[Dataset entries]
--- START ---
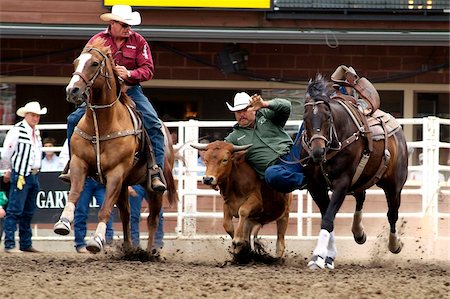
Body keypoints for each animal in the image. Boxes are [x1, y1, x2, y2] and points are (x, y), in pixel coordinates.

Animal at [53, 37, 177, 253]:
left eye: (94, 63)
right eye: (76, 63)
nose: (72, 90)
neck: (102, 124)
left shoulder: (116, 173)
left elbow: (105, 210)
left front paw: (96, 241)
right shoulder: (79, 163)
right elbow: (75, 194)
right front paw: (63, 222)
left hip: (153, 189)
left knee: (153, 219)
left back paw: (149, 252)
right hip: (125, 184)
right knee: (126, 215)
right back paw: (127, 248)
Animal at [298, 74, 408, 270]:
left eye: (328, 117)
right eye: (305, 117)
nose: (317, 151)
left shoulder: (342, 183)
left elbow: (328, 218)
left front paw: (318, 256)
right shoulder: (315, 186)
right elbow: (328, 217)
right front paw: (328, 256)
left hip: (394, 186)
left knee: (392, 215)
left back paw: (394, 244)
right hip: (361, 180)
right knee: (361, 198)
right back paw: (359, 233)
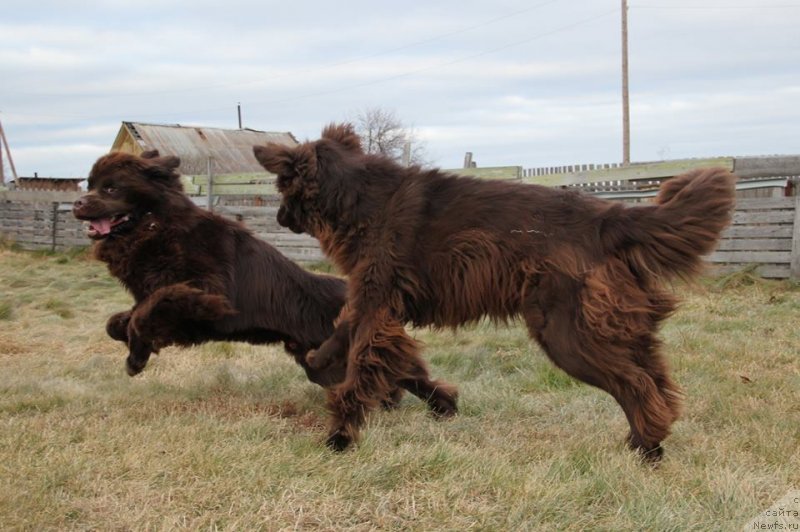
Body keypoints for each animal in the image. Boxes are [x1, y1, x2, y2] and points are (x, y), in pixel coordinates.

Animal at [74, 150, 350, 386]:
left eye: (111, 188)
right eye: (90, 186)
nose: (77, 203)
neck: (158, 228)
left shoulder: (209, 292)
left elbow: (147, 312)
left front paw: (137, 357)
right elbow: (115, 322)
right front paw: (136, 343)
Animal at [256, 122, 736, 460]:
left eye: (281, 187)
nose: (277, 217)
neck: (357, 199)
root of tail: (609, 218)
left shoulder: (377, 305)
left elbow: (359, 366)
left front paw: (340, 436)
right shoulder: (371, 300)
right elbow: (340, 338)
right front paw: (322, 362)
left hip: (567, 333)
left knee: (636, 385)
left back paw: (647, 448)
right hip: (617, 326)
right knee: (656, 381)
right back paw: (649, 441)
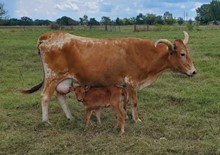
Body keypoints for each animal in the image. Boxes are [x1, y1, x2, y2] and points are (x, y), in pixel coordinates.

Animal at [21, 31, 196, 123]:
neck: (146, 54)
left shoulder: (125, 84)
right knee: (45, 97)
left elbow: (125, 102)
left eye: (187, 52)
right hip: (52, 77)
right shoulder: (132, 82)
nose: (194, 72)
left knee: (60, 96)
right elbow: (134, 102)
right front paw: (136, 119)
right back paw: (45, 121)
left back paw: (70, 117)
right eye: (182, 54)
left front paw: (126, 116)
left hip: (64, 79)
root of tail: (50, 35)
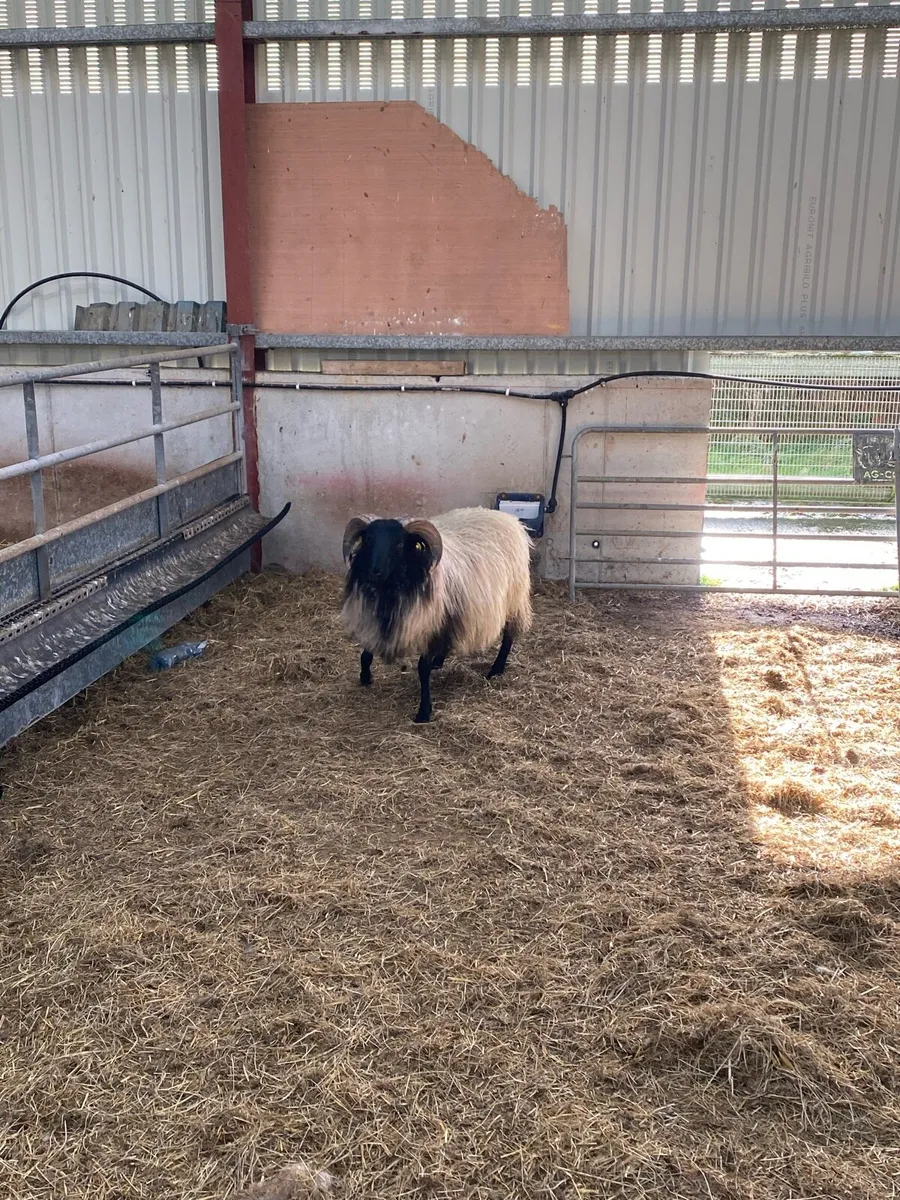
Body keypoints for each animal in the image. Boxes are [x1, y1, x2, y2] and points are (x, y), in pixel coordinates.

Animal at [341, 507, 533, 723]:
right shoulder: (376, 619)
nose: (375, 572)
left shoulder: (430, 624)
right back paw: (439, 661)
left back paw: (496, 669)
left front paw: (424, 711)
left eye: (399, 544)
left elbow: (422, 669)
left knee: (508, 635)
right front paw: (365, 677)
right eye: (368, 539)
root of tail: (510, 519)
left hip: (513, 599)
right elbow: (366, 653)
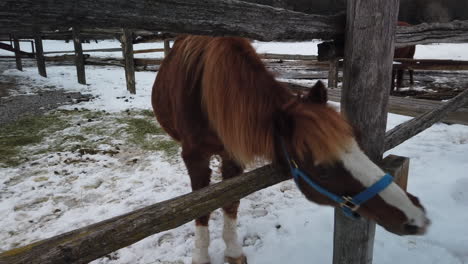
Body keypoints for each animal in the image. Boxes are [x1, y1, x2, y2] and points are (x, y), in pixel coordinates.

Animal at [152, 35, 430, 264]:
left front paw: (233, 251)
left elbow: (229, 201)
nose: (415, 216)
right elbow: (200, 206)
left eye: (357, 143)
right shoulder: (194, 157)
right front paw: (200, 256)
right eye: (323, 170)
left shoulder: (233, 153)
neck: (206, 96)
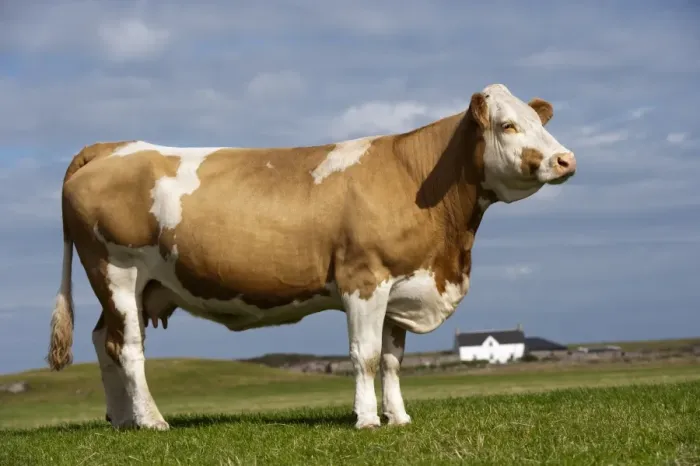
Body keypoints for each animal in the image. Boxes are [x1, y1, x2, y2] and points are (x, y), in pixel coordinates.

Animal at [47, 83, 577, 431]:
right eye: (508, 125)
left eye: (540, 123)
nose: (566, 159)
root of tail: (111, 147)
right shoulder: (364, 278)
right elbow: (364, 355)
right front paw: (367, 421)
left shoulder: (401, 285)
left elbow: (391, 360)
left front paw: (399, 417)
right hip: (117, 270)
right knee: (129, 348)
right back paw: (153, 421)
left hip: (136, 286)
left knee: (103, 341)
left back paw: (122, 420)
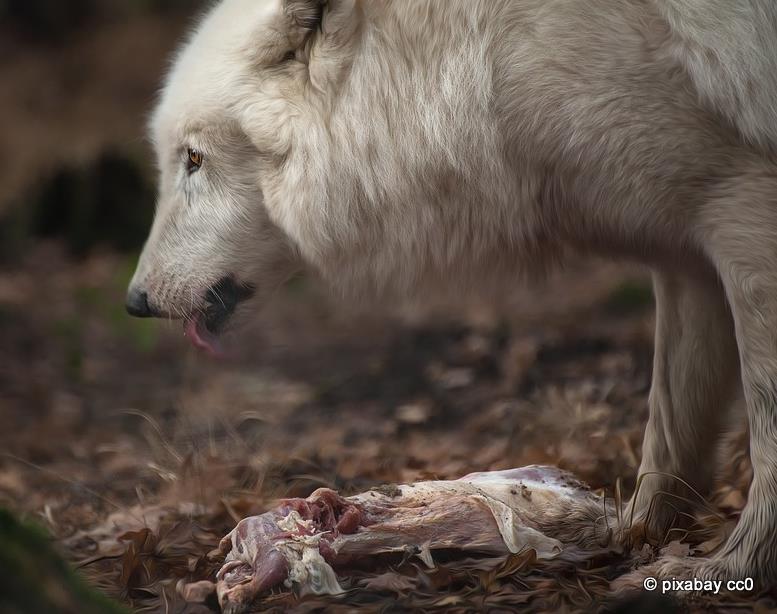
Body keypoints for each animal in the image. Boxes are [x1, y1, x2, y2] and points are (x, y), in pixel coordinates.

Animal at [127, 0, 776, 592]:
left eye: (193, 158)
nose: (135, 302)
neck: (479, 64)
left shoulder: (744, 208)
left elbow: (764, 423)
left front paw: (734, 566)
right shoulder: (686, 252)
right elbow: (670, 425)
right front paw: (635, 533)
--- END ---
--- START ---
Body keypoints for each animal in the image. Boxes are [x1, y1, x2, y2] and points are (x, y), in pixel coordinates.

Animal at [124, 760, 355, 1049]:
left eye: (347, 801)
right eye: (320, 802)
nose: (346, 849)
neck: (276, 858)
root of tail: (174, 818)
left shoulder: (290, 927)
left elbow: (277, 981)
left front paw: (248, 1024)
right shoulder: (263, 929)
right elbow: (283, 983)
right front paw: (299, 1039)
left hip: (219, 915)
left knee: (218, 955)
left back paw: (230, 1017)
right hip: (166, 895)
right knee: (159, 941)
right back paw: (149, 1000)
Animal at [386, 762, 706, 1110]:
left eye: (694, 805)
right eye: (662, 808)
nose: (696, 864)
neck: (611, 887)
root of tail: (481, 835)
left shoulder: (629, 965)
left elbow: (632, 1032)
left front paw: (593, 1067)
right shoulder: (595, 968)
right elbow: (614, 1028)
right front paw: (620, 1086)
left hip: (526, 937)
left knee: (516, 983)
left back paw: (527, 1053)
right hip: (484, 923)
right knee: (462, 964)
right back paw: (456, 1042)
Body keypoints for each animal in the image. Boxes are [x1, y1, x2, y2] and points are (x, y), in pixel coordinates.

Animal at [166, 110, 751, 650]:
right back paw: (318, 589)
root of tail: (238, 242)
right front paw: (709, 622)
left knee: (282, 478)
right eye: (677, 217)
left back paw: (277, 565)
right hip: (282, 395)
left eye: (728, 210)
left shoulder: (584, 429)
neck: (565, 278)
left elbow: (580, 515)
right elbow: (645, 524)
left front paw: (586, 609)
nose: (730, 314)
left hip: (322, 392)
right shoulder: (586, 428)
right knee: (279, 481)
--- END ---
= What you are asked to do =
Given the records above, return exactly the lines starting at the line containing "right eye: (662, 808)" and ending at the line containing "right back paw: (456, 1042)", including both.

= Written answer =
right eye: (662, 808)
nose: (696, 864)
neck: (611, 887)
root of tail: (481, 835)
left shoulder: (629, 965)
left elbow: (632, 1032)
left front paw: (593, 1067)
right shoulder: (595, 968)
right elbow: (614, 1028)
right front paw: (620, 1086)
left hip: (526, 937)
left knee: (516, 983)
left back paw: (527, 1053)
right hip: (484, 923)
right knee: (462, 964)
right back paw: (456, 1042)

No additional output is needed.